*TASK ITEM:* Beneath this instruction is a block of data; output from it exactly the lines that run from the one containing "proposes you a" through the one containing "The help panel", inclusive.
*** Begin section ***
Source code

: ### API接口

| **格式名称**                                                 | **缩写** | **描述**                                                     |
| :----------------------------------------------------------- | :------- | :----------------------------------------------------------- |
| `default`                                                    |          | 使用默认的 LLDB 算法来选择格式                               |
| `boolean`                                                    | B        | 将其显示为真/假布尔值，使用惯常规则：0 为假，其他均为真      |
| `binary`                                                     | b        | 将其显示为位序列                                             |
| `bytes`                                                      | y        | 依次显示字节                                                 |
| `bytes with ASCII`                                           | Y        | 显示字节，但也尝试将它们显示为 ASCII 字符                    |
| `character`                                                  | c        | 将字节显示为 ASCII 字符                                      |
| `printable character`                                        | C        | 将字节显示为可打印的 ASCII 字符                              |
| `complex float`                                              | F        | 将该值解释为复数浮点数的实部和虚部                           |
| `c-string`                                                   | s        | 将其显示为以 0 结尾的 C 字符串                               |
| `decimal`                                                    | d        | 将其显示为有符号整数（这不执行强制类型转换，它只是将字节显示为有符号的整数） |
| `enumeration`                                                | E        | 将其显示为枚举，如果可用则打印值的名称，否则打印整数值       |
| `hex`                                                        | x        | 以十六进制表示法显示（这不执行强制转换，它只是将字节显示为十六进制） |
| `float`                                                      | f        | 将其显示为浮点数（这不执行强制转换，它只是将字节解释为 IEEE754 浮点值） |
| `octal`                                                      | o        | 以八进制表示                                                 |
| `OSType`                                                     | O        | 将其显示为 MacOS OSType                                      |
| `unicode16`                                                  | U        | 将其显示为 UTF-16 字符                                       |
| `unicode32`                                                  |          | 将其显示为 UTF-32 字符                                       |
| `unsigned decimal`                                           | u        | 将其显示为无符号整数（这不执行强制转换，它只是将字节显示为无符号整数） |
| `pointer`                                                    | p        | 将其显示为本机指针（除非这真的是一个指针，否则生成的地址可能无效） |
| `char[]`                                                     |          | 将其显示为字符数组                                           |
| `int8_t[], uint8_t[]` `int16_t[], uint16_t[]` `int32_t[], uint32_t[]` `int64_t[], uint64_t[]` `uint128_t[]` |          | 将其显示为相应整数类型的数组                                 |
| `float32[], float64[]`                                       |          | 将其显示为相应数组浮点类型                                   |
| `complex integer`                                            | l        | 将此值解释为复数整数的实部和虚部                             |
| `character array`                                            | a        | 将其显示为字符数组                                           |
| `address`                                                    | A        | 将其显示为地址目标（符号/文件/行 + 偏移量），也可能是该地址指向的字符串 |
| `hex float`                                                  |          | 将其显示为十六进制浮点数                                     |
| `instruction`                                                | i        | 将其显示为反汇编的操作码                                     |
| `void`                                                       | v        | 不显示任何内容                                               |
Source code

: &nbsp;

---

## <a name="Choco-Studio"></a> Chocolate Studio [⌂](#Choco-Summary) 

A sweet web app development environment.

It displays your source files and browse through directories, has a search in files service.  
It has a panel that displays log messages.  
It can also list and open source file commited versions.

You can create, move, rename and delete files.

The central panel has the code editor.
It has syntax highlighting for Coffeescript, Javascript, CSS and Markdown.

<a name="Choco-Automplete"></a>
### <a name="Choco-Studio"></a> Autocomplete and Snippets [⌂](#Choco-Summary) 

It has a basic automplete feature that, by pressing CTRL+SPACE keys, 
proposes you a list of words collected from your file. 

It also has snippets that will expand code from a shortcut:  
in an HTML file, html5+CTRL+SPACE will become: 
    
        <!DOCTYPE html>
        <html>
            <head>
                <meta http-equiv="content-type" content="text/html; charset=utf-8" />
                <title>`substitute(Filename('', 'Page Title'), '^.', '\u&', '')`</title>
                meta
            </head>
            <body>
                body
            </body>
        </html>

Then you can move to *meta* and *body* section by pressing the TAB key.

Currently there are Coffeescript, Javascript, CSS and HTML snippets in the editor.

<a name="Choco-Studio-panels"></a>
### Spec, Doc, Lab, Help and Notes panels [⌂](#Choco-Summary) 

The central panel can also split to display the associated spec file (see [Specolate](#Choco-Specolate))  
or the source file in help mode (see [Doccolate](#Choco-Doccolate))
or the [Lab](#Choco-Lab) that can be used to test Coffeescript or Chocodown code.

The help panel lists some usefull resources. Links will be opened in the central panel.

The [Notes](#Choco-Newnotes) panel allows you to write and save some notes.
*** End section ***
*ANSWER AREA:*
proposes you a list of words collected from your file. 

It also has snippets that will expand code from a shortcut:  
in an HTML file, html5+CTRL+SPACE will become: 
    
        <!DOCTYPE html>
        <html>
            <head>
                <meta http-equiv="content-type" content="text/html; charset=utf-8" />
                <title>`substitute(Filename('', 'Page Title'), '^.', '\u&', '')`</title>
                meta
            </head>
            <body>
                body
            </body>
        </html>

Then you can move to *meta* and *body* section by pressing the TAB key.

Currently there are Coffeescript, Javascript, CSS and HTML snippets in the editor.

<a name="Choco-Studio-panels"></a>
### Spec, Doc, Lab, Help and Notes panels [⌂](#Choco-Summary) 

The central panel can also split to display the associated spec file (see [Specolate](#Choco-Specolate))  
or the source file in help mode (see [Doccolate](#Choco-Doccolate))
or the [Lab](#Choco-Lab) that can be used to test Coffeescript or Chocodown code.

The help panel lists some usefull resources. Links will be opened in the central panel.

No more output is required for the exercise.